If you (like most of us) were counting on Medicare to provide for your health care needs in retirement, it seems you may be standing on shaky ground. Medicare’s sustainability has been questioned for some time, and as the country turns toward the business of debt reduction Medicare cuts seem inevitable. The future of Medicare and Medicaid, as well as the source, quality, and type of care that seniors receive is in the hands of politicians now, so you may want to keep a weather eye on Capitol Hill.

I’ve previously directed your attention to the House Republican plan for debt reduction as championed by House Budget Committee Chairman Paul Ryan and how it could mean increased costs and fewer benefits for Medicare seniors.

Now President Obama has entered the fray with what may become the benchmark centrist or Democratic position.
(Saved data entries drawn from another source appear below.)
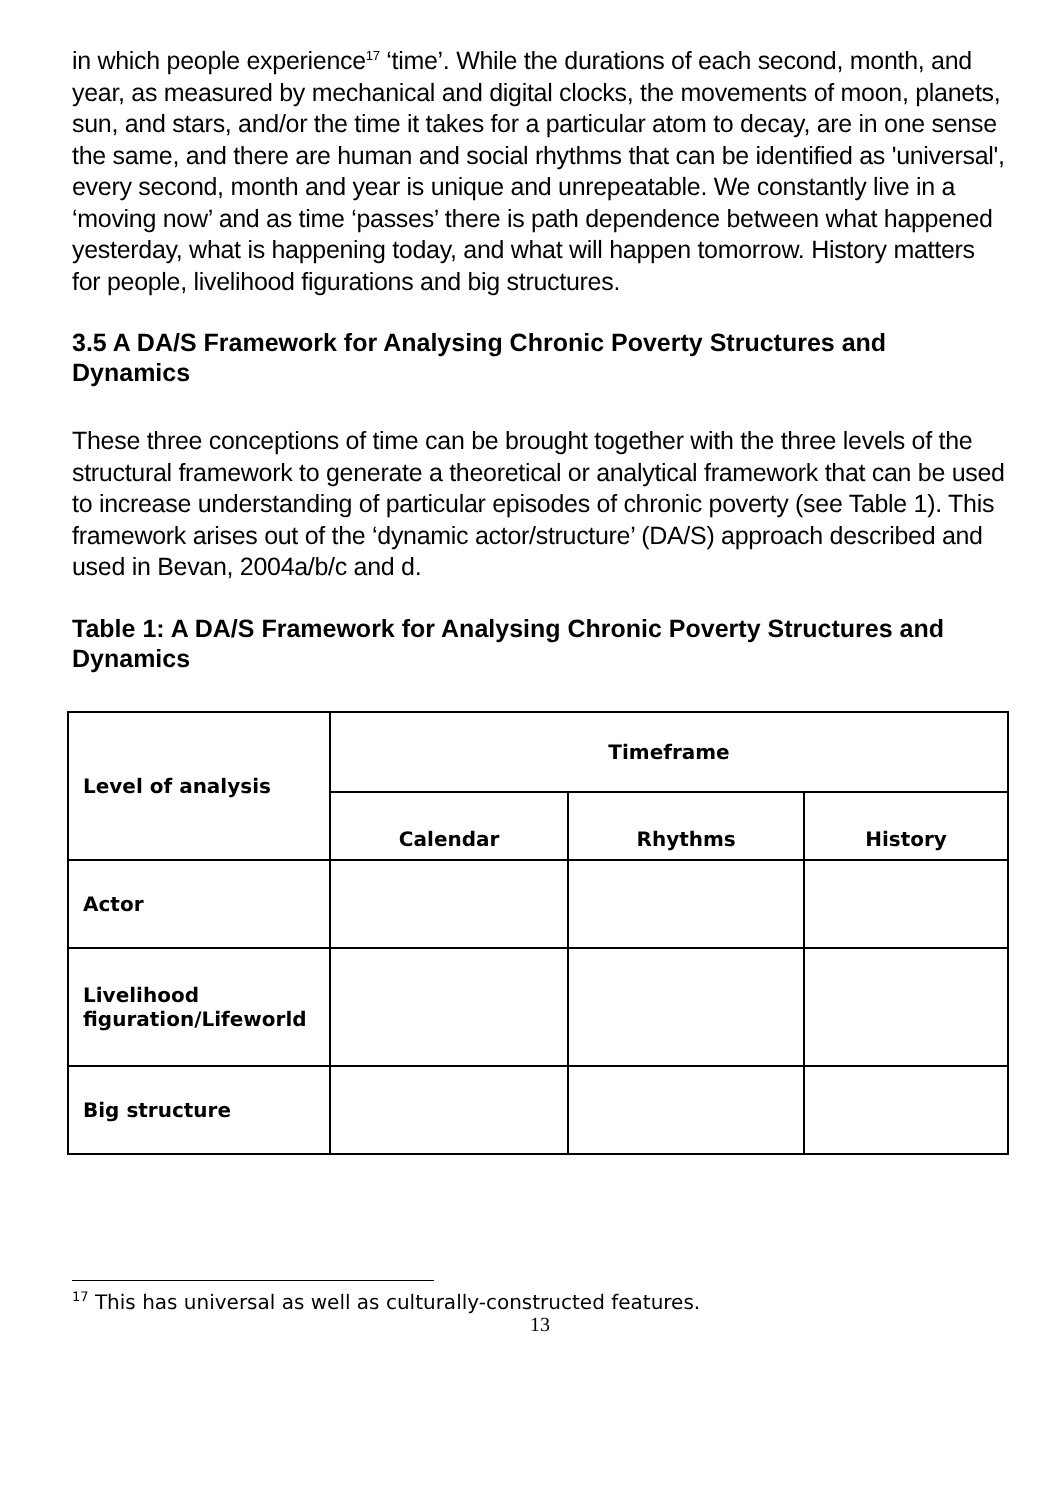in which people experience<sup>17</sup> ‘time’. While the durations of each second, month, and year, as measured by mechanical and digital clocks, the movements of moon, planets, sun, and stars, and/or the time it takes for a particular atom to decay, are in one sense the same, and there are human and social rhythms that can be identified as 'universal', every second, month and year is unique and unrepeatable. We constantly live in a ‘moving now’ and as time ‘passes’ there is path dependence between what happened yesterday, what is happening today, and what will happen tomorrow. History matters for people, livelihood figurations and big structures.
3.5 A DA/S Framework for Analysing Chronic Poverty Structures and Dynamics
These three conceptions of time can be brought together with the three levels of the structural framework to generate a theoretical or analytical framework that can be used to increase understanding of particular episodes of chronic poverty (see Table 1). This framework arises out of the ‘dynamic actor/structure’ (DA/S) approach described and used in Bevan, 2004a/b/c and d.
Table 1: A DA/S Framework for Analysing Chronic Poverty Structures and Dynamics
| Level of analysis | Timeframe | | |
| --- | --- | --- | --- |
| | Calendar | Rhythms | History |
| Actor | | | |
| Livelihood figuration/Lifeworld | | | |
| Big structure | | | |
<sup>17</sup> This has universal as well as culturally-constructed features.
13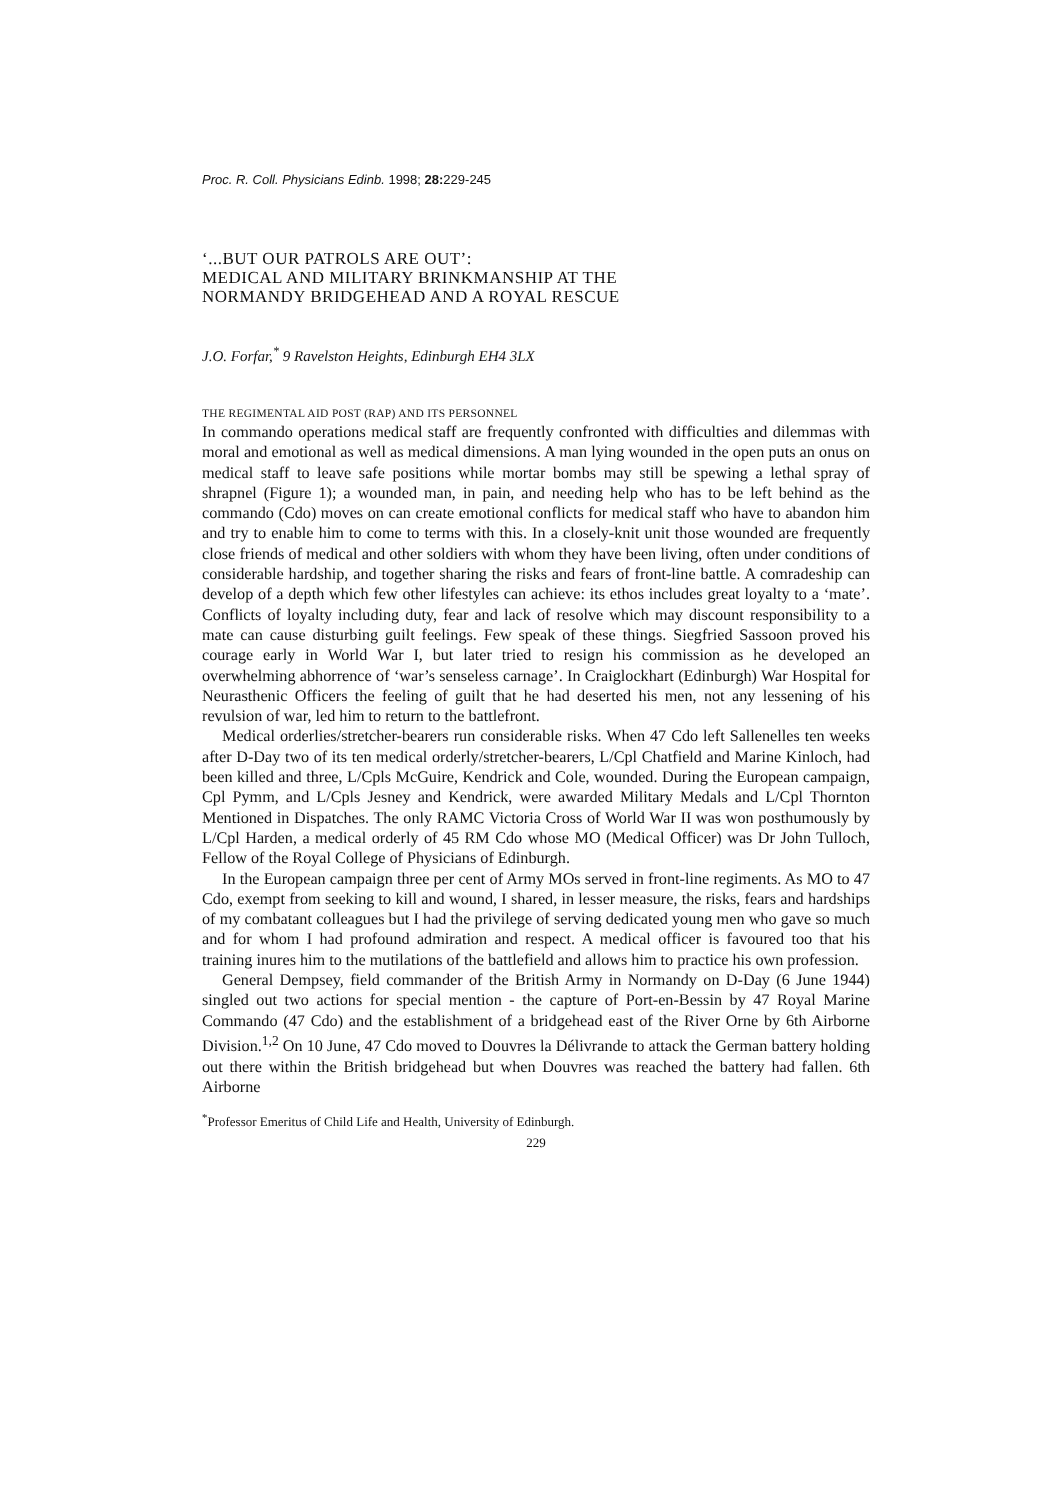Proc. R. Coll. Physicians Edinb. 1998; 28: 229-245
‘...BUT OUR PATROLS ARE OUT’:
MEDICAL AND MILITARY BRINKMANSHIP AT THE
NORMANDY BRIDGEHEAD AND A ROYAL RESCUE
J.O. Forfar,<sup>*</sup> 9 Ravelston Heights, Edinburgh EH4 3LX
THE REGIMENTAL AID POST (RAP) AND ITS PERSONNEL
In commando operations medical staff are frequently confronted with difficulties and dilemmas with moral and emotional as well as medical dimensions. A man lying wounded in the open puts an onus on medical staff to leave safe positions while mortar bombs may still be spewing a lethal spray of shrapnel (Figure 1); a wounded man, in pain, and needing help who has to be left behind as the commando (Cdo) moves on can create emotional conflicts for medical staff who have to abandon him and try to enable him to come to terms with this. In a closely-knit unit those wounded are frequently close friends of medical and other soldiers with whom they have been living, often under conditions of considerable hardship, and together sharing the risks and fears of front-line battle. A comradeship can develop of a depth which few other lifestyles can achieve: its ethos includes great loyalty to a ‘mate’. Conflicts of loyalty including duty, fear and lack of resolve which may discount responsibility to a mate can cause disturbing guilt feelings. Few speak of these things. Siegfried Sassoon proved his courage early in World War I, but later tried to resign his commission as he developed an overwhelming abhorrence of ‘war’s senseless carnage’. In Craiglockhart (Edinburgh) War Hospital for Neurasthenic Officers the feeling of guilt that he had deserted his men, not any lessening of his revulsion of war, led him to return to the battlefront.
Medical orderlies/stretcher-bearers run considerable risks. When 47 Cdo left Sallenelles ten weeks after D-Day two of its ten medical orderly/stretcher-bearers, L/Cpl Chatfield and Marine Kinloch, had been killed and three, L/Cpls McGuire, Kendrick and Cole, wounded. During the European campaign, Cpl Pymm, and L/Cpls Jesney and Kendrick, were awarded Military Medals and L/Cpl Thornton Mentioned in Dispatches. The only RAMC Victoria Cross of World War II was won posthumously by L/Cpl Harden, a medical orderly of 45 RM Cdo whose MO (Medical Officer) was Dr John Tulloch, Fellow of the Royal College of Physicians of Edinburgh.
In the European campaign three per cent of Army MOs served in front-line regiments. As MO to 47 Cdo, exempt from seeking to kill and wound, I shared, in lesser measure, the risks, fears and hardships of my combatant colleagues but I had the privilege of serving dedicated young men who gave so much and for whom I had profound admiration and respect. A medical officer is favoured too that his training inures him to the mutilations of the battlefield and allows him to practice his own profession.
General Dempsey, field commander of the British Army in Normandy on D-Day (6 June 1944) singled out two actions for special mention - the capture of Port-en-Bessin by 47 Royal Marine Commando (47 Cdo) and the establishment of a bridgehead east of the River Orne by 6th Airborne Division.<sup>1,2</sup> On 10 June, 47 Cdo moved to Douvres la Délivrande to attack the German battery holding out there within the British bridgehead but when Douvres was reached the battery had fallen. 6th Airborne
<sup>*</sup> Professor Emeritus of Child Life and Health, University of Edinburgh.
229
President Obama issued his position last week in a speech that can be read here in its entirety, but The Kaiser Health News has also done their part to pare down the position just to where it is relevant to healthcare and Medicare.

The President’s plan also calls for heavy savings and spending cuts, saving $480 billion by 2023 and at least an additional $1 trillion over the subsequent decade. While calling for these cuts, the President’s plan retains the ultimate goal of supporting Medicare and Medicaid. The substance of the proposal is to add onto the Affordable Care Act of 2010 with further reform designed to reduce waste, increase accountability, promote efficiency and improve quality of care, “without shifting the cost of care to our seniors or people with disabilities.”
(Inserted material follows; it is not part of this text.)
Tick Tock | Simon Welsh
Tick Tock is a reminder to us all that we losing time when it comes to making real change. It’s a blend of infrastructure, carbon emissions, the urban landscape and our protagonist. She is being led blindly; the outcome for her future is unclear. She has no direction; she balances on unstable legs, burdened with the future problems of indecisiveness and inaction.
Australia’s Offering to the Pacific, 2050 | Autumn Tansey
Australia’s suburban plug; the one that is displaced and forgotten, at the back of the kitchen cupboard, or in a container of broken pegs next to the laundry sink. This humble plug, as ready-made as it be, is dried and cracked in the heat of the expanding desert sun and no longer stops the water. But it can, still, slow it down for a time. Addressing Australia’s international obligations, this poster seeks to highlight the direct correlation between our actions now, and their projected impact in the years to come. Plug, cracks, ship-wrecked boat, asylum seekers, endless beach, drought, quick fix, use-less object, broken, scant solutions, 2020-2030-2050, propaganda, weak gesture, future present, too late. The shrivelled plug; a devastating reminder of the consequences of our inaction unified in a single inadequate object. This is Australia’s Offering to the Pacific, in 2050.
The biggest reform and substantive change is strengthening of the Independent Payment Advisory Board (IPAB) created by the Affordable Care Act. The purpose of the IPAB is to analyze, track, and cut down on excessive costs by informing Congress and recommending action best suited to serve beneficiaries.

In this, the difference between the likely Democrat Position and the likely Republican position (neither party has allied itself to Obama or Ryan just yet) couldn’t be greater. Ryan’s plan relies on vouchers and privatization, whereas President Obama’s relies on cost control and third-party oversight.

Current estimates seem to indicate that Medicare beneficiaries will fare better under President Obama’s plan, but nothing is set in stone yet and there are more issues afoot (like ideology and debt-economics.) Politics is a tricky storm to weather, but if you still have to plan for your retirement, you are well-advised to pay attention to the goings-on on Capitol Hill … and perhaps renew that gym membership. Perhaps the best plan is try to stay healthy for as long as possible!